Há cada vez mais velhos na minha rua, a caminharem em silêncio de um lado para o outro, como um pêndulo de um relógio antigo a que alguém insiste teimosamente em dar a corda. Andam vagarosamente numa cidade que já não é sua e que deixou escapar os valores que a criaram e sustentaram ao longo dos séculos. O Porto está diferente, já não é o porto de abrigo, nem o porto seguro. É o Porto de outra gente qualquer.
Segundo o INE, a percentagem de idosos no município do Porto subiu de 19,4% em 2001, para 26% em 2021. Já a população residente total na cidade diminuiu de 263 mil para 231 mil pessoas, sendo 8,1% de estrangeiros legais.
Saem à rua porque o relógio da sala tem um pêndulo que vai para um lado e vai para o outro e nunca fica quieto por mais quieto que o velho fique. Ninguém lhes disse que, depois de uma vida de luta e trabalho, iam ficar sozinhos e desamparados na fila da morte. São tristes e magros e a pensão nem sequer chega para os medicamentos que lhes prolongam o sofrimento. De vez em quando vem um para a porta da farmácia com uma caixa vazia e pede aos transeuntes para a encherem porque senão morre. Mas a maioria não é assim, são orgulhosos, têm mais medo de viver em vergonha do que da morte inevitável que se esconde em cada esquina.
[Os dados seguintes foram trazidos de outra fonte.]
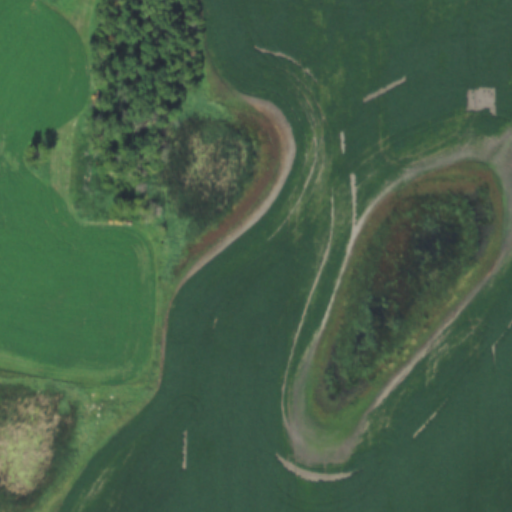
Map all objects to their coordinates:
road: (19, 90)
building: (83, 94)
building: (87, 179)
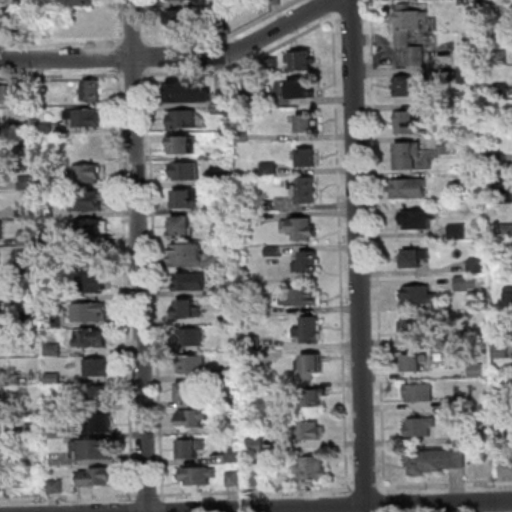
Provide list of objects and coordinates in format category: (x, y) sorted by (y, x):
building: (85, 1)
building: (182, 1)
building: (278, 2)
building: (87, 3)
building: (223, 3)
building: (18, 4)
road: (335, 6)
road: (351, 6)
building: (493, 11)
building: (41, 15)
building: (475, 15)
building: (176, 17)
building: (180, 21)
road: (118, 22)
building: (225, 23)
building: (408, 32)
building: (411, 33)
road: (66, 38)
road: (119, 55)
road: (172, 56)
building: (502, 56)
building: (300, 60)
road: (150, 61)
building: (303, 62)
road: (249, 63)
building: (271, 65)
road: (135, 74)
building: (469, 74)
road: (63, 75)
building: (466, 75)
building: (402, 85)
building: (406, 86)
building: (40, 87)
building: (24, 89)
building: (90, 89)
building: (93, 91)
building: (186, 91)
building: (298, 91)
building: (303, 91)
building: (503, 91)
building: (3, 92)
building: (4, 93)
building: (190, 93)
building: (242, 101)
building: (223, 108)
building: (83, 116)
building: (411, 116)
building: (86, 118)
building: (180, 118)
building: (182, 119)
building: (406, 120)
building: (306, 122)
building: (307, 124)
building: (46, 129)
building: (243, 136)
building: (181, 143)
building: (185, 145)
building: (448, 146)
building: (451, 147)
building: (27, 154)
building: (408, 154)
building: (306, 156)
building: (410, 156)
building: (309, 158)
building: (499, 161)
building: (271, 169)
building: (182, 170)
building: (187, 171)
building: (85, 172)
building: (87, 172)
building: (224, 178)
building: (27, 180)
building: (479, 180)
building: (47, 183)
building: (407, 187)
building: (301, 188)
building: (411, 189)
building: (306, 190)
building: (185, 197)
building: (189, 198)
building: (84, 200)
building: (86, 200)
building: (269, 205)
building: (27, 210)
building: (48, 210)
building: (417, 218)
building: (247, 219)
building: (420, 219)
building: (180, 223)
building: (92, 226)
building: (91, 227)
building: (184, 227)
building: (299, 227)
building: (301, 228)
building: (0, 229)
building: (2, 229)
building: (455, 230)
building: (224, 231)
building: (459, 231)
building: (508, 232)
building: (52, 238)
building: (28, 239)
road: (379, 246)
building: (508, 246)
building: (185, 251)
building: (275, 251)
road: (343, 253)
building: (189, 254)
building: (95, 255)
road: (142, 255)
road: (360, 256)
building: (412, 257)
building: (0, 258)
building: (415, 259)
building: (306, 262)
building: (308, 263)
building: (479, 265)
building: (23, 266)
building: (504, 278)
building: (1, 281)
building: (187, 281)
building: (192, 281)
building: (90, 283)
building: (93, 283)
road: (157, 283)
building: (467, 283)
road: (128, 284)
building: (228, 289)
building: (417, 294)
building: (302, 295)
building: (421, 296)
building: (509, 296)
building: (303, 297)
building: (186, 307)
building: (259, 307)
building: (188, 309)
building: (88, 311)
building: (92, 312)
building: (0, 315)
building: (55, 317)
building: (230, 317)
building: (30, 319)
building: (410, 327)
building: (415, 328)
building: (307, 329)
building: (309, 331)
building: (508, 332)
building: (464, 333)
building: (190, 336)
building: (91, 337)
building: (192, 337)
building: (93, 339)
building: (254, 343)
building: (55, 350)
building: (503, 351)
building: (414, 361)
building: (191, 363)
building: (415, 363)
building: (98, 365)
building: (194, 365)
building: (311, 365)
building: (96, 366)
building: (312, 366)
building: (478, 369)
building: (232, 374)
building: (0, 378)
building: (55, 378)
building: (185, 390)
building: (190, 391)
building: (417, 391)
building: (104, 393)
building: (420, 393)
building: (97, 394)
building: (313, 396)
building: (4, 398)
building: (315, 399)
building: (456, 401)
building: (232, 402)
building: (56, 406)
building: (193, 417)
building: (196, 418)
building: (101, 421)
building: (0, 422)
building: (3, 424)
building: (106, 425)
building: (418, 426)
building: (422, 427)
building: (308, 429)
building: (309, 430)
building: (34, 431)
building: (54, 431)
building: (510, 436)
building: (485, 437)
building: (257, 446)
building: (189, 447)
building: (92, 448)
building: (193, 448)
building: (96, 451)
building: (6, 453)
building: (234, 455)
building: (434, 460)
building: (436, 461)
building: (310, 467)
building: (313, 468)
building: (506, 468)
building: (197, 474)
building: (200, 475)
building: (93, 476)
building: (98, 477)
building: (252, 477)
building: (255, 477)
building: (232, 478)
building: (1, 479)
building: (235, 479)
building: (3, 483)
road: (445, 485)
building: (57, 487)
road: (367, 488)
road: (257, 490)
road: (149, 494)
road: (70, 497)
road: (349, 503)
road: (386, 503)
road: (164, 506)
road: (135, 507)
road: (353, 507)
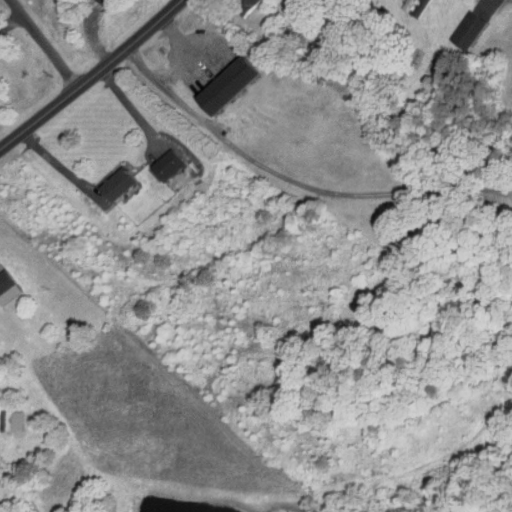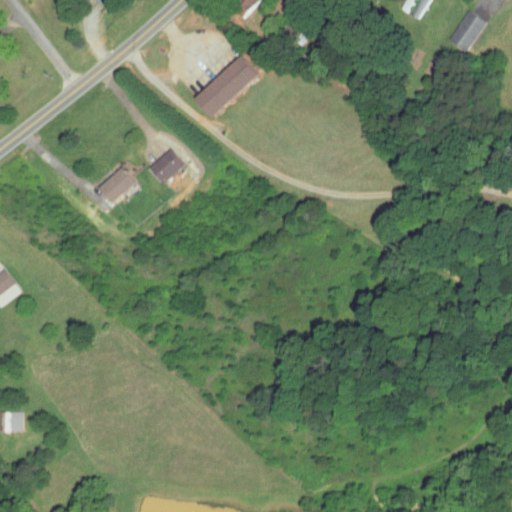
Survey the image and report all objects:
building: (400, 2)
road: (484, 2)
building: (460, 21)
road: (35, 45)
road: (178, 49)
road: (89, 75)
building: (222, 79)
road: (129, 104)
building: (159, 159)
road: (56, 164)
building: (112, 178)
road: (293, 182)
building: (4, 282)
building: (6, 415)
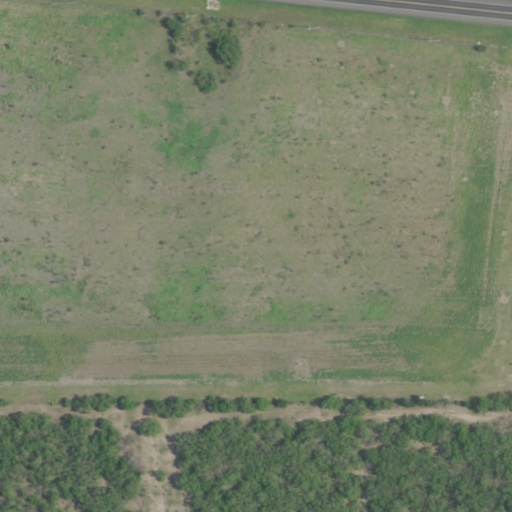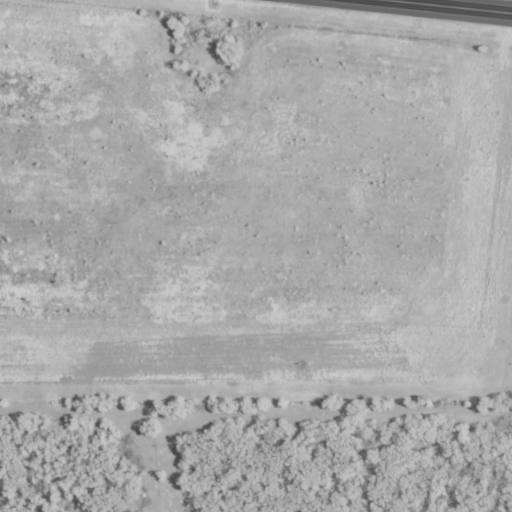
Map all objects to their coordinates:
road: (445, 6)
A mortalidade sénior atingiu um pico de 10,4% em 2020. Enquanto isso, no ano seguinte, o total de pensões pagas só pela Segurança Social no Porto foi de 70.961 (dados do INE).
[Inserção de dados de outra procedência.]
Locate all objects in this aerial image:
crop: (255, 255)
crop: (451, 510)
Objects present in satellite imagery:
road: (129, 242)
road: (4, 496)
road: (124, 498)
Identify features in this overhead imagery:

Os velhos da minha rua estão a morrer. Vão ao supermercado porque se habituaram à mesma rotina desde sempre, mas não compram nada porque não têm dinheiro e olham disfarçadamente para a comida cheios de fome, mas não roubam nada porque há muito tempo outros velhos lhes ensinaram que nunca se devia roubar. Sofrem em silêncio porque há muito tempo outros velhos lhes ensinaram que se devia sofrer em silêncio.
O custo da alimentação acaba de registar, em Dezembro, a maior subida em quase 40 anos, segundo o destaque do INE publicado esta semana.
Ali ao lado era uma mercearia onde na infância iam buscar o que dizia a lista escrita à mão pela mãe, mas agora é uma casa de alojamento local. Mais à frente era uma livraria dos tempos idos dos avós, mas fechou recentemente. Por fim, sentam-se nas cadeiras dos parques, do Campo a São Lázaro, onde observam as crianças a brincar e por momentos vêem os netos. Os corações sobressaltam-se e rejuvenescem por segundos. Mas não, são os filhos dos turistas e na verdade os netos estão lá bem longe da cidade, a morar num lugar onde as casas não são só para os turistas.
O valor médio de compra e venda de propriedades na cidade do Porto era em 2021, segundo o INE, de 206 mil euros. Quase o dobro relativamente ao total do país.
No final do dia dão corda ao relógio da sala para que o maldito pêndulo vá para um lado e para o outro. Talvez amanhã o minúsculo quarto fique em silêncio porque o relógio ficou em silêncio e outro velho tenha morrido em silêncio.